The media were wary of letting the government propaganda define the narrative around the events of the movement and took to the streets to gather evidence as to what really happened at the Lekki toll gate.
What took place after the military left? Who set the toll on fire? Why were gunshots still heard until the early hours of the following day? Had the curfew allowed the authorities time to cover up? It was all shrouded in unspeakable darkness. The government threatened sanctions even as interviews and eyewitness accounts were broadcast.
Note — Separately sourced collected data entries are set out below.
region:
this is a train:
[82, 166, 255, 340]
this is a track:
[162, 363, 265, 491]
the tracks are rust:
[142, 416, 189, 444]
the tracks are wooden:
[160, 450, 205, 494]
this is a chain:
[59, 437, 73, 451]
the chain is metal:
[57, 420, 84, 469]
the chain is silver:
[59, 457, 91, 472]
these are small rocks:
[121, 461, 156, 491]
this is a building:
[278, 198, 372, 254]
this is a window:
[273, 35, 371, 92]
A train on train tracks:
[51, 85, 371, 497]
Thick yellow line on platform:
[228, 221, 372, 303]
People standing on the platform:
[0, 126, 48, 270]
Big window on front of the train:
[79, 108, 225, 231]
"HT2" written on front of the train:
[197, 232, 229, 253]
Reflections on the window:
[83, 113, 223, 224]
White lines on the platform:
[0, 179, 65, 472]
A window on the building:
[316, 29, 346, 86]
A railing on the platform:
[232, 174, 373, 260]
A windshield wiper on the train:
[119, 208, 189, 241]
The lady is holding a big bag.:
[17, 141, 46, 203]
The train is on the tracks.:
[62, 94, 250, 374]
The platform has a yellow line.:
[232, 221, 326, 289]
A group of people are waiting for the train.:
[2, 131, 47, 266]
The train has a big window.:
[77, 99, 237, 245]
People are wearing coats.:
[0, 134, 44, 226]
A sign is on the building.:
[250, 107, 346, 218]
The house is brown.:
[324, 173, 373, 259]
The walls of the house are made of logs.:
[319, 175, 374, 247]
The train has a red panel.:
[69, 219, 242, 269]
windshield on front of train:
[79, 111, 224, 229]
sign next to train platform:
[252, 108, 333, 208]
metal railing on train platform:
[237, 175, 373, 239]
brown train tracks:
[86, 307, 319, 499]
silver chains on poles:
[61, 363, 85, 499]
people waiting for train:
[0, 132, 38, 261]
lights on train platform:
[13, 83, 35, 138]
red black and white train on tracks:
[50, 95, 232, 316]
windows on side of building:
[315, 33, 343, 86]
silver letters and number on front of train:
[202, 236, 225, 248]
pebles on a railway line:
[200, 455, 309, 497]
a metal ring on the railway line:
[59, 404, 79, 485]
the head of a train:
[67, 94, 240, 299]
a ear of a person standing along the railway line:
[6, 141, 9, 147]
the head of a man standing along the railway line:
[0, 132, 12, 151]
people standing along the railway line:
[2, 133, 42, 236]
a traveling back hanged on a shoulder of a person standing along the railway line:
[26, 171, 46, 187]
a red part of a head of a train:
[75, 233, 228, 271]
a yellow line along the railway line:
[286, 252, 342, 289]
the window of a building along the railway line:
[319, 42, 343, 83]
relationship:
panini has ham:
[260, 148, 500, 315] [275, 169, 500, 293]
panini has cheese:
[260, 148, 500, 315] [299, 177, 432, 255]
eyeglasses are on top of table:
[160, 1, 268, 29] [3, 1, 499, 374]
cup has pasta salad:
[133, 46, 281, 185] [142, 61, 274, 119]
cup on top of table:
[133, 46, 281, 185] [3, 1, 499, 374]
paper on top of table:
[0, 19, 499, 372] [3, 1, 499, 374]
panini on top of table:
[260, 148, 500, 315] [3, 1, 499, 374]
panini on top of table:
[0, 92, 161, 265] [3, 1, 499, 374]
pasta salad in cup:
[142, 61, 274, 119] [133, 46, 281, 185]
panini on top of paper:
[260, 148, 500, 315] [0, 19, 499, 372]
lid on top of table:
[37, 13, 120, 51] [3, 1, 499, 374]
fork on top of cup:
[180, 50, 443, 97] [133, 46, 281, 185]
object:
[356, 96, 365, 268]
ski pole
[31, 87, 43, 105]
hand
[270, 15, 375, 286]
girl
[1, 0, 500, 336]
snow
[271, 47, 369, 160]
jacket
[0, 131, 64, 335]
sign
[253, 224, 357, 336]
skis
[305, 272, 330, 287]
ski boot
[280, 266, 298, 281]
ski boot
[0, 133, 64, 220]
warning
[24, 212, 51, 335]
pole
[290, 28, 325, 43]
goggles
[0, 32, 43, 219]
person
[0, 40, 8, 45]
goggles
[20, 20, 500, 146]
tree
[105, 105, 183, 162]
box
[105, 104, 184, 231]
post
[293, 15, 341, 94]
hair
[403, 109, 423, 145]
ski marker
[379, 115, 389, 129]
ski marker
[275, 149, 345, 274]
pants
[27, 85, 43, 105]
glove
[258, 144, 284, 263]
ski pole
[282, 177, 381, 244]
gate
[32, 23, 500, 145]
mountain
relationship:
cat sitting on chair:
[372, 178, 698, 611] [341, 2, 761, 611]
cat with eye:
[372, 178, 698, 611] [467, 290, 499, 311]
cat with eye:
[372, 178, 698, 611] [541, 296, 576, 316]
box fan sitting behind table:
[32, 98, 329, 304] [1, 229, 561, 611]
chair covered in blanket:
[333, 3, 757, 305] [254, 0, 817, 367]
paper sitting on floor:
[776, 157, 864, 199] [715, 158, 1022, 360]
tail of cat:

‘There is no scratch of blood anywhere there,’ the state governor asserted in an interview with CNN, but bodies had floated up the lagoon and behind people’s homes. Residents of the shanty town claimed there had been more, many who would retain that unresolved status of ‘missing’. Months later, the state government would announce plans to clear out the slum.
In the shadow of the aftermath of the massacre, messages poured in from within the region and across the Atlantic, many in condemnation of the state-inflicted violence on its citizens, but some called for ‘calm and dialogue between parties’, and it made me wonder how we were meant to negotiate with the barrel of a gun.